EXERCISE PROMPT:
Could you copy each of the entries below word for word, leaving out the pictures?

EXERCISE MATERIAL:
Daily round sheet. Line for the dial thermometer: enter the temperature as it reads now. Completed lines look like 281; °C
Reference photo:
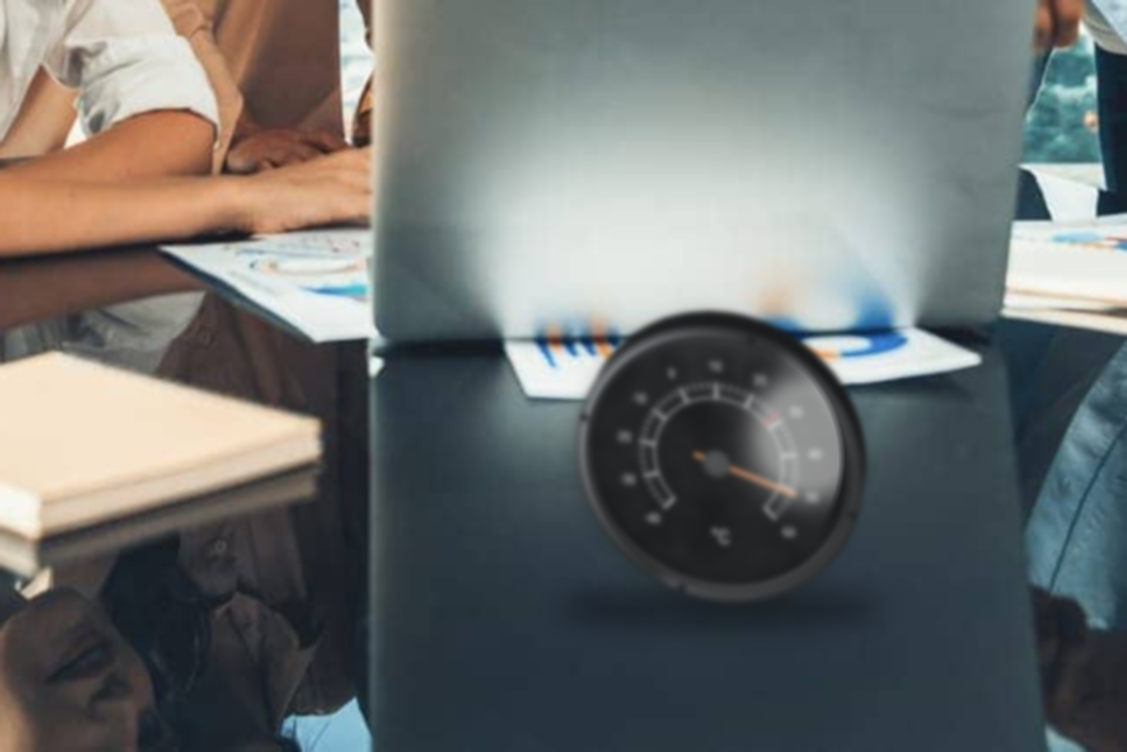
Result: 50; °C
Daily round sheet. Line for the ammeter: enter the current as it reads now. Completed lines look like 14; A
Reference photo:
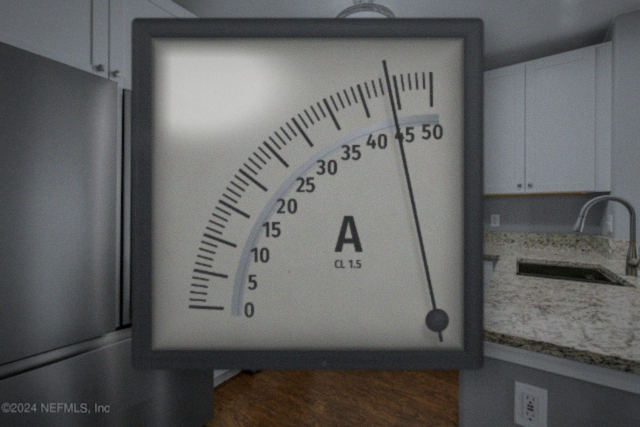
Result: 44; A
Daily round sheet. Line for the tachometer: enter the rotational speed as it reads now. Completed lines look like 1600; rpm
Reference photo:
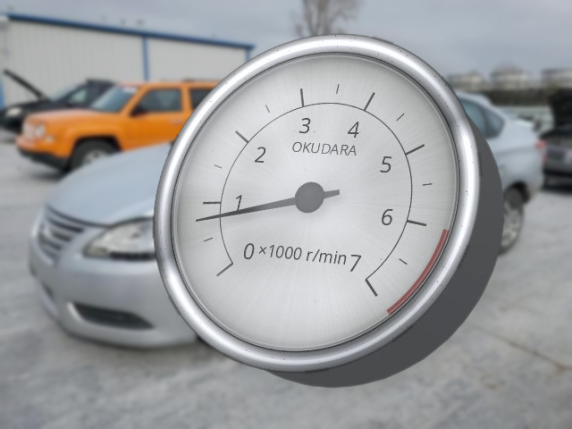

ANSWER SPACE:
Daily round sheet. Line for the dial thermometer: enter the temperature as it reads now. Completed lines look like 281; °C
Reference photo:
Result: 50; °C
Daily round sheet. Line for the ammeter: enter the current as it reads now. Completed lines look like 14; A
Reference photo:
Result: 44; A
Daily round sheet. Line for the tachometer: enter the rotational speed as it reads now. Completed lines look like 1600; rpm
Reference photo:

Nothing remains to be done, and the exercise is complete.